Se lo domanda il regista esordiente Darius Marder che nel suo ultimo film, Sound of metal candidato ai prossimi Oscar, trova proprio nel volto cinico e tormentato di Ruben (Riz Ahmed) la risposta ai suoi interrogativi. L’attore e rapper britannico di origini pakistane dona il suo volto e il suo phisique du role dopo il fortunato Mogul Mowgli a un nuovo dramma indipendente americano firmato Amazon Prime Video in cui fondendo musica, storia d’amore e sofferenza, si muove tra i lacerti di un’esistenza fin troppo contrastata.
E noi spettatori ne seguiamo l’evoluzione, quella di una malattia alla coclea che astrae presto dalla vicenda di un batterista del duo Blackgammon insieme alla cantante e fidanzata da quattro anni, ex depressa cronica, Lou (Olivia Cooke) in tour “rurale” in continuo nomadismo, ad una riflessione organica sui limiti dell’amore. E soprattutto della musica.

=====

> [CONSEGNA DELL'ESERCIZIO]:
Secondo il brano fornito, chi ha diretto il film Sound of metal?

=====

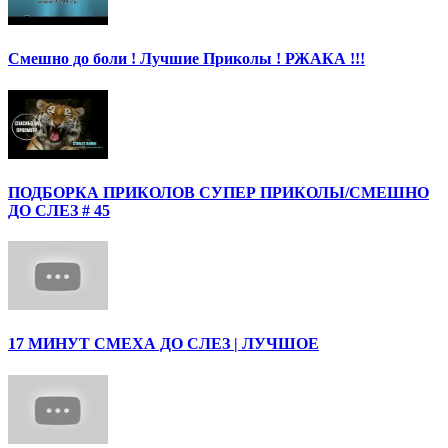
Смешно до боли ! Лучшие Приколы ! РЖАКА !!!
ПОДБОРКА ПРИКОЛОВ СУПЕР ПРИКОЛЫ/СМЕШНО
ДО СЛЕЗ # 45
17 МИНУТ СМЕХА ДО СЛЕЗ | ЛУЧШОЕ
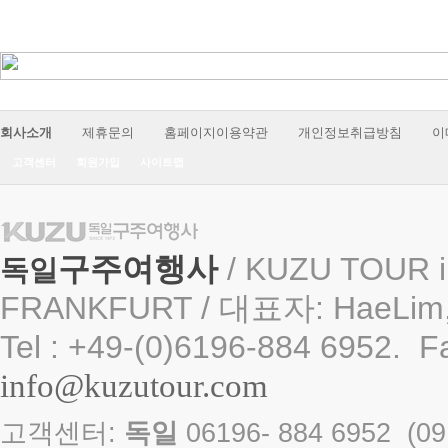
회사소개
제휴문의
홈페이지이용약관
개인정보취급방침
이
고객센터
회원가입
사이트맵
구주여행사
/ KUZU TOUR i
독일
FRANKFURT / 대표자: HaeLim,
Tel : +49-(0)6196-884 6952. F
info@kuzutour.com
고객센터:
독일
06196- 884 6952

=====

> [RISULTATO DELL'ESERCIZIO]:
Il regista esordiente Darius Marder.